Gonzalez was convicted for bringing a fifteen-year-old girl from Honduras in 2013 and employing her at the well known strip club and brothel Temptation Bar, located at Mile 10 on the George Price Highway. During the trial which concluded on February 10th, the girl testified that Gonzalez made her have sex with different men on three occasions, paying her $25.

As a direct fine for the offence of Trafficking in Humans, Justice Lucas imposed a fine of $30,000. As restitution to the Department of Human Services which has been custodian of the victim and will be until she is 18, Lucas tacked on an additional $28,520. He claimed that he came up with that figure based on a statement of expenses submitted by the Department. While he claimed he had some difficulty quantifying the suffering of the child while forced to work at Temptation Hill, Lucas did, and ordered Gonzalez to pay the victim $15,000, plus $588 for wages lost.

The case is notable because it is the first for Human Trafficking tried at the Supreme Court level. It is also notable in that the Judge used his discretion to apply a fine, rather than confinement for a crime of that nature. Lucas prefaced his decision with an explanation, telling the Court that he had heard pleas of mitigation from Gonzalez’s attorney Ellis Arnold, as well as doctors Fernando Cuellar and Javier Novelo.

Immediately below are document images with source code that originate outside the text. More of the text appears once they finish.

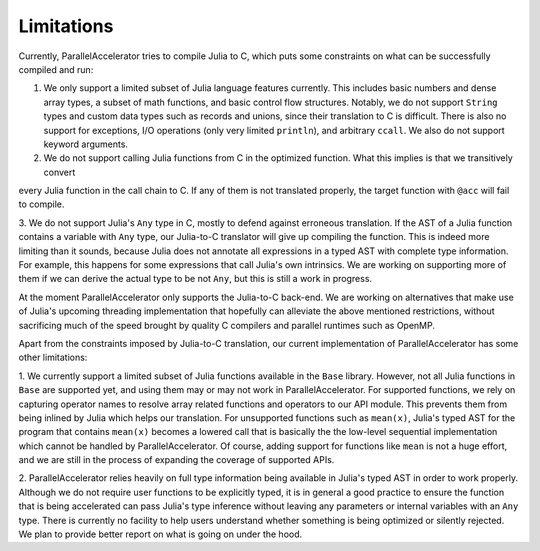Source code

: .. _limits:

*********
Limitations 
*********

Currently, ParallelAccelerator tries to compile Julia to C, which puts some constraints on what
can be successfully compiled and run:

1. We only support a limited subset of Julia language features currently.
   This includes basic numbers and dense array types, a subset of math 
   functions, and basic control flow structures. Notably, we do not support 
   ``String`` types and custom data types such as records and unions, since their 
   translation to C is difficult. There is also no support for exceptions, 
   I/O operations (only very limited ``println``), and arbitrary ``ccall``.
   We also do not support keyword arguments.

2. We do not support calling Julia functions from C in the optimized
   function. What this implies is that we transitively convert 
every Julia function in the call chain to C. If any of them is not 
translated properly, the target function with ``@acc`` will fail to compile. 

3. We do not support Julia's ``Any`` type in C, mostly to
defend against erroneous translation. If the AST of a Julia function
contains a variable with ``Any`` type, our Julia-to-C translator will give up
compiling the function. This is indeed more limiting than it sounds, because
Julia does not annotate all expressions in a typed AST with complete type 
information. For example, this happens for some expressions that call Julia's 
own intrinsics. We are working on supporting more of them if we can derive 
the actual type to be not ``Any``, but this is still a work in progress.
                                                
At the moment ParallelAccelerator only supports the Julia-to-C back-end. We
are working on alternatives that make use of Julia's upcoming threading implementation 
that hopefully can alleviate the above mentioned
restrictions, without sacrificing much of the speed brought by quality C
compilers and parallel runtimes such as OpenMP.
                                                
Apart from the constraints imposed by Julia-to-C translation, our current 
implementation of ParallelAccelerator has some other limitations:
                 
1. We currently support a limited subset of Julia functions available in the ``Base`` library.
However, not all Julia functions in ``Base``
are supported yet, and using them may or may not work in ParallelAccelerator.
For supported functions, we rely on capturing operator names to resolve array related functions and operators
to our API module. This prevents them from being inlined by Julia
which helps our translation. For unsupported functions such as ``mean(x)``,
Julia's typed AST for the program
that contains ``mean(x)`` becomes a lowered call that is basically the
the low-level sequential implementation which cannot be
handled by ParallelAccelerator. Of course, adding support
for functions like ``mean`` is not a huge effort, and we are still in 
the process of expanding the coverage of supported APIs.

2.  ParallelAccelerator relies heavily on full type information being available
in Julia's typed AST in order to work properly. Although we do not require
user functions to be explicitly typed, it is in general a good practice to
ensure the function that is being accelerated can pass Julia's type inference
without leaving any parameters or internal variables with an ``Any`` type. 
There is currently no facility to help users understand whether something
is being optimized or silently rejected. We plan to provide 
better report on what is going on under the hood.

The learned Justice stated that while the crime is serious and he cannot downplay the suffering of the victim, he was swayed by the testimony of the doctors who had been treating Gonzalez since 2012 for high cholesterol, hypertension, diabetes and a urinary tract infection. Those illnesses, according to the testimony, had resulted in the early stages of kidney disease, treatment of which would not be possible at the Belize Central Prison.
The decision by the Supreme Court takes on added weight against the backdrop of the July 2015 blacklisting by the US. Belize has been downgraded to Tier Three on the human trafficking watch-list, accompanied with the stinging indictment that, “The Government of Belize does not fully comply with the minimum standards for the elimination of trafficking and is not making significant efforts to do so.